The last summer in the City

This is the last summer of the Fuchsias in the City. This city, anyway. Yes, we're leaving Manhattan! And not just to another outer borough. Or Long Island, or up the Hudson, or even across the river to the former Garden State, New Jersey. This move's serious and bi-coastal. The Fuchsias in the City are moving to the City of Fuchsias, Portland, Oregon. OK. It's really nicknamed the City of Roses but, as everyone knows, I look at the world through fuchsia-colored glasses and not rose-colored ones. Did you know that the International Rose Test Garden in Portland's Washington Park actually has a fuchsia display garden at its side? Yup. The City of Fuchsias.

It's both a bit melancholy and exhilarating to be moving. This garden's been in progress for a couple of decades. It's time for some change. The neighborhood's been changing around it, anyway. Developers have been slowly strip-mining Yorkville for ever more high-rise hamster habitats to satisfy the real estate market for luxury apartment boxes so luxurious they have four walls and a ceiling. The pace has picked up recently with the opening of the Q-Train extension on Second Avenue. There are literally dozens of construction sites within a several block radius.

Change is inevitable. But this is the kind of change that sterilizes the streetscape. Dead lobbies face the sidewalk. Small businesses disappear with each new erection. This isn't real city life. Unless your idea of an urban New York is leaving your hermetically sealed building for one of a dozen Starbucks within a ten-minute walk or yet another salon to have your toes done. I won't even mention the number of local bank branches and chain pharmacies now at my beck and call. It's very un-urban, un-New York. Especially for Yorkville.

There was an omen. The real, direct frustration to the changing face of Yorkville was two-and-a-half years ago. After Christmas, I came home to a lovely present at the end of the block as yet two more of the last four remaining historic five-floor walkups on East End Avenue were being demolished. Ugh oh. Now what? The local Beastly School for Girls had apparently gotten permission for a new building on East End. Otherwise they would have had to move to the suburbs where limos fear to tread. Heaven forbid.

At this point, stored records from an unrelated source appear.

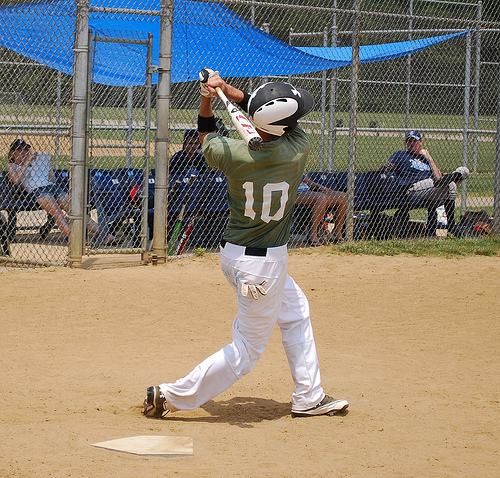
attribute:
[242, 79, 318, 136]
helmet — black, white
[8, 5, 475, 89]
cloth — blue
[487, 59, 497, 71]
leaf — green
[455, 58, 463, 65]
leaf — green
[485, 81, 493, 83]
leaf — green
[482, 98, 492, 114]
leaf — green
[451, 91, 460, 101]
leaf — green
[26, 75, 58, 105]
leaves — green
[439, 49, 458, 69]
leaves — green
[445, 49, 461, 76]
tree — green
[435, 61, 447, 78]
leaves — green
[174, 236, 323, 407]
pants — white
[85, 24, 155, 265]
door — metal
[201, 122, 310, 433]
uniform — green, white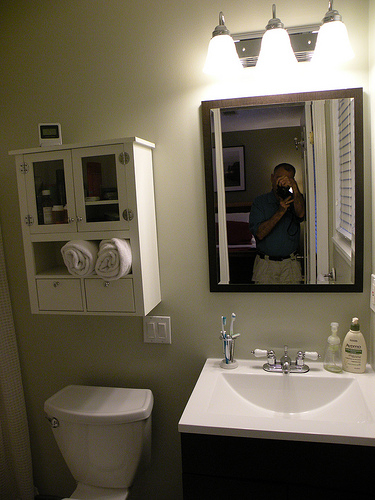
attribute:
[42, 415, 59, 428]
handle — metal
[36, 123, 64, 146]
clock — small, white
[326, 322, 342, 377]
bottle — clear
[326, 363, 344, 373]
soap — hand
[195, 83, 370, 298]
mirror — hung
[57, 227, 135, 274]
towel — rolled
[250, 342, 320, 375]
metal faucet — sink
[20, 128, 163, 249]
cabinet — attached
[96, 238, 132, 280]
towel — rolled-up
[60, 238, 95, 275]
towel — rolled-up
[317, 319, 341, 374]
bottle — plastic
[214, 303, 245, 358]
brushes — tooth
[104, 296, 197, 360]
switches — white, light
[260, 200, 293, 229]
arm — tattooed, man's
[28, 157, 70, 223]
glass window — small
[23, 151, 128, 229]
glass window — small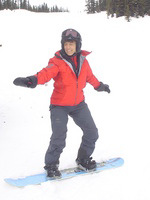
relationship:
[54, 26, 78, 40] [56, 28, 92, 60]
goggles are pushed up on womans head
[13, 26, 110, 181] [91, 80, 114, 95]
person has a  glove on her hand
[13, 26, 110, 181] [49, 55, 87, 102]
person wearing a jacket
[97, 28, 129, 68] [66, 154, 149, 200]
snow on ground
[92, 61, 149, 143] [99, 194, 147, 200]
snow color white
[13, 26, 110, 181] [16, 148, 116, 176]
person standing on a snowboard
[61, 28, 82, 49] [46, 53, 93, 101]
helmet has on pants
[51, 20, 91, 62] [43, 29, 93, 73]
head of woman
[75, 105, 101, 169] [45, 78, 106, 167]
leg of woman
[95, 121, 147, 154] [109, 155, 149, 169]
snow covered ground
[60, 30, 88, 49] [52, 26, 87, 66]
helmet on head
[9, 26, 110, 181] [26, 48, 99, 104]
person wearing jacket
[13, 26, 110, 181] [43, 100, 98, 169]
person wearing pants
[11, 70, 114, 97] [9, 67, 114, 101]
gloves on hands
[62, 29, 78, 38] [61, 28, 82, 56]
goggles on head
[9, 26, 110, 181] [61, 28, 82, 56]
person has head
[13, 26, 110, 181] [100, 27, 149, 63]
person snowboarding on snow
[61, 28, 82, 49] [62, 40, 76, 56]
helmet on head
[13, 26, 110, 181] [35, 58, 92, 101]
person wearing jacket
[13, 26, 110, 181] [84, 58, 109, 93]
person has arm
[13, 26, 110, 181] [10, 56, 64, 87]
person has arm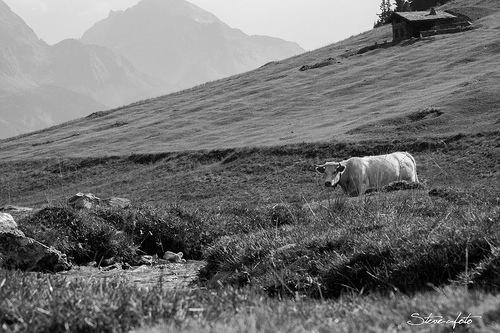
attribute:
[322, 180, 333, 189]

There's already an unfortunately tall, 42-story building next door at the other corner. It was negligently allowed in the Seventies when buying air-rights was the excuse for excessive height in vulnerable neighborhoods. It casts a very long shadow as the sun passes behind it. There's another of later vintage on the opposite corner. It does the same. So, slowly, ever so slowly next door, up goes a new, exclusive ten-story hulk, three times the height of the old buildings, with an expansive tombstone of a backside punctured in a couple of places by a window and crowned with a two-story gymnasium. And there goes stolen more of the sunshine that brightened the fuchsias in the morning. And me.

It's all for the good. On the brighter side, great opportunities suddenly presented themselves from a distance. The Pacific Northwest came knocking and we took up it's kind offer of refuge. I'll be closing the gate on this garden at the end of September. I'll both miss and won't miss my 1/94th of an acre in Manhattan. (That's 1/226th of a hectare, for you metric speakers.) Honestly, I can use some more space inside as well. And something more than two windows. I'm not even going to start fantasizing about the little greenhouse of my dreams. [Right. I am.] It's always hard to leave a garden and a city you've tended for this long. It's happening fast, though. There's nothing other than a temporary base-station at the other end of the trail to Oregon so far but I'll be looking for a new garden with a house in it. I have no idea what it'll be or what form it'll take. That's an exciting anticipation. And I am getting a bit teary-eyed thinking about being able to grow tomatoes again.